§ WHAT YOU ARE ASKED TO DO:
When the string "lines" is part of a line below, that line should be copied.

§ SOURCE DATA:

------------------------

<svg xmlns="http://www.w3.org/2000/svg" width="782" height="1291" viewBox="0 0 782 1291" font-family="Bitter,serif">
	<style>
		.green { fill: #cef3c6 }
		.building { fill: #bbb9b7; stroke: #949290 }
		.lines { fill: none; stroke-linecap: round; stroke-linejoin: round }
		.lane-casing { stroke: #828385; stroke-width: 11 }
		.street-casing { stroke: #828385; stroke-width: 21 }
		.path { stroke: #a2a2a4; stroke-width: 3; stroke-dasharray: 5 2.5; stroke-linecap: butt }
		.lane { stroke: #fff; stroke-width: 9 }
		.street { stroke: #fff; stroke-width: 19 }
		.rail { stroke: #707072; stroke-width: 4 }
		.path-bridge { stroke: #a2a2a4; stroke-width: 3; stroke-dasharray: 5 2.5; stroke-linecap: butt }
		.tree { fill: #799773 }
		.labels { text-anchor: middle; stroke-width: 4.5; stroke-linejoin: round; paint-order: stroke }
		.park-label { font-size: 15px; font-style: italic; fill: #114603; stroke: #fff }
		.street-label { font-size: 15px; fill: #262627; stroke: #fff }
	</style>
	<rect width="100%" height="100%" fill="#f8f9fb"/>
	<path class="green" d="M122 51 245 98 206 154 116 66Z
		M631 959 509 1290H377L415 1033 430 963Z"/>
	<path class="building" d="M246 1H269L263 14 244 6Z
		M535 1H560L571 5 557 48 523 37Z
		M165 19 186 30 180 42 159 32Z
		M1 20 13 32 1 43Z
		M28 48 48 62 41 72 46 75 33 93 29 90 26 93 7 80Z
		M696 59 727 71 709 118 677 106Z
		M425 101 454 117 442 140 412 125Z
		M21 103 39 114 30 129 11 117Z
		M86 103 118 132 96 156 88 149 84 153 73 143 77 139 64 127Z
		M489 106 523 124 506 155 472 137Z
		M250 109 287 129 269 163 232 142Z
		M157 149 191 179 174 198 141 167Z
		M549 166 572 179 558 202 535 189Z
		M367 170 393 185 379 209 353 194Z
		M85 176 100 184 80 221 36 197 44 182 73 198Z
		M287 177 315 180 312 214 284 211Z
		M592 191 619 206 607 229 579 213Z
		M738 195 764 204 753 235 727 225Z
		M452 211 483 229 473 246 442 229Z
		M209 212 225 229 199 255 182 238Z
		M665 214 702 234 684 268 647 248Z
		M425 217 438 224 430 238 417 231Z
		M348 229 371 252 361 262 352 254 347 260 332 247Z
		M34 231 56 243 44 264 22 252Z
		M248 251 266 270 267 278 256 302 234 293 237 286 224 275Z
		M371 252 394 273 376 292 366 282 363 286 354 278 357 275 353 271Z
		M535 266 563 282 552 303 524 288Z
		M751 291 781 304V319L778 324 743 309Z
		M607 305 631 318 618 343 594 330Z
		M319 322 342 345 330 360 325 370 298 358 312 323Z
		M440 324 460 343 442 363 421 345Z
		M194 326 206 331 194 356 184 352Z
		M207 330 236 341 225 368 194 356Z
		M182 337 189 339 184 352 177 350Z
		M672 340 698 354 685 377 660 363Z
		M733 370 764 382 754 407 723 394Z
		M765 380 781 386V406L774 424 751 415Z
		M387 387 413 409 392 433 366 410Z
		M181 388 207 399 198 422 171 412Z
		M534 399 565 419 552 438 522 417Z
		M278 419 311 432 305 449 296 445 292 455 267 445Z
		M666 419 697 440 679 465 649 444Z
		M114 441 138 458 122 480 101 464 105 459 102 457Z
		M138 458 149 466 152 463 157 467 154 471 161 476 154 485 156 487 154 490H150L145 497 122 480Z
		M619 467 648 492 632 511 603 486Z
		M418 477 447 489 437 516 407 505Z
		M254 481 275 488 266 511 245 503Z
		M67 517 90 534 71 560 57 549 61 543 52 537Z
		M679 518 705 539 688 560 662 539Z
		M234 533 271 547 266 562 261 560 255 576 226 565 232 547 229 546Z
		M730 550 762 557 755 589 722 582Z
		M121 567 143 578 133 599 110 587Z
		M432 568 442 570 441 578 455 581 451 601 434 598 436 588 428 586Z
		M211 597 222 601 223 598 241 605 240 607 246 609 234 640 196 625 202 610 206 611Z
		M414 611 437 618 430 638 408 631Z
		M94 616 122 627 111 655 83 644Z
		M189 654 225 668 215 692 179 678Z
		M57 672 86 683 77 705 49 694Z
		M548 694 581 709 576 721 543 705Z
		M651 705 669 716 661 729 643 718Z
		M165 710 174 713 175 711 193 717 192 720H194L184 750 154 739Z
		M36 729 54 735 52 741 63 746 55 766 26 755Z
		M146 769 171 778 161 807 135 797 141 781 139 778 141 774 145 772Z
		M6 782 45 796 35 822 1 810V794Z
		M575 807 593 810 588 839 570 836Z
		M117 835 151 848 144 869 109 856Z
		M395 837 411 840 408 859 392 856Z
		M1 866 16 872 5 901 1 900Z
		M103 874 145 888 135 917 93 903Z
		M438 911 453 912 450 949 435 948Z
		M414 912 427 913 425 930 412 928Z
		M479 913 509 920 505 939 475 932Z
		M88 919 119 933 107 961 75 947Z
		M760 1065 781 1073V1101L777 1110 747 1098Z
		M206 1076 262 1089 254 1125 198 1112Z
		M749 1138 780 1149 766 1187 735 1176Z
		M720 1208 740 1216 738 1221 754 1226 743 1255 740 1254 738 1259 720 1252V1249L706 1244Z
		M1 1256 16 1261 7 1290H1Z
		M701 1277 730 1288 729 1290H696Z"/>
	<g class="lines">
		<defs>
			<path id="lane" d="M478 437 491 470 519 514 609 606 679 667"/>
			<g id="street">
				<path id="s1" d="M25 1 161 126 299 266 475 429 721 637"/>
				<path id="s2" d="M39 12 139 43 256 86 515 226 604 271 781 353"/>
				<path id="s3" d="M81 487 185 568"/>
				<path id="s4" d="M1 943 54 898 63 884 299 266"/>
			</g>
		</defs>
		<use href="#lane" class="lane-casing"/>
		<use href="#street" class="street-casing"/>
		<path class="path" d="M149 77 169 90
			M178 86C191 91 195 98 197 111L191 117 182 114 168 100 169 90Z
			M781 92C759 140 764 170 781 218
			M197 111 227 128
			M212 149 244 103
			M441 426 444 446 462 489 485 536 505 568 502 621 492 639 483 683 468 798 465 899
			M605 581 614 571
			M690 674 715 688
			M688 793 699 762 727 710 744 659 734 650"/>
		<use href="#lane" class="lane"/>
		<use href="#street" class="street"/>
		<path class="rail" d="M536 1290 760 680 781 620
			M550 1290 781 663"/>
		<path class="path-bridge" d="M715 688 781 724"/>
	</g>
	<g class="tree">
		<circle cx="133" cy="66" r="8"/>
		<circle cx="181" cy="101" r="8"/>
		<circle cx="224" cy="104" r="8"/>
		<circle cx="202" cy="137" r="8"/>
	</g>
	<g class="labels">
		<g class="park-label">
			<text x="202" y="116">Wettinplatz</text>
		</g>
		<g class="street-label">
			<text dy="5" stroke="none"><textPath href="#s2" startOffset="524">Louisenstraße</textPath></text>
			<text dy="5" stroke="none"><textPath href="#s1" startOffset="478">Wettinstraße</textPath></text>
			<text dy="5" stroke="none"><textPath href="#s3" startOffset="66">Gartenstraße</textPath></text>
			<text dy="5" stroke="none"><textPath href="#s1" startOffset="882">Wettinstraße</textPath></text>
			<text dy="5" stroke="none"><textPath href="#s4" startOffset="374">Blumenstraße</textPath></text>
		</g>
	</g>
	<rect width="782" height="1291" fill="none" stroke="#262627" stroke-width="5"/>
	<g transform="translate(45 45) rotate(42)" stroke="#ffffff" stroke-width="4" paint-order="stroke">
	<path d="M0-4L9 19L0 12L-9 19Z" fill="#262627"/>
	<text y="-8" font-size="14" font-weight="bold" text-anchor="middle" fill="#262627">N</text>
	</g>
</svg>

------------------------

§ TASK RESULT:
		.lines { fill: none; stroke-linecap: round; stroke-linejoin: round }
	<g class="lines">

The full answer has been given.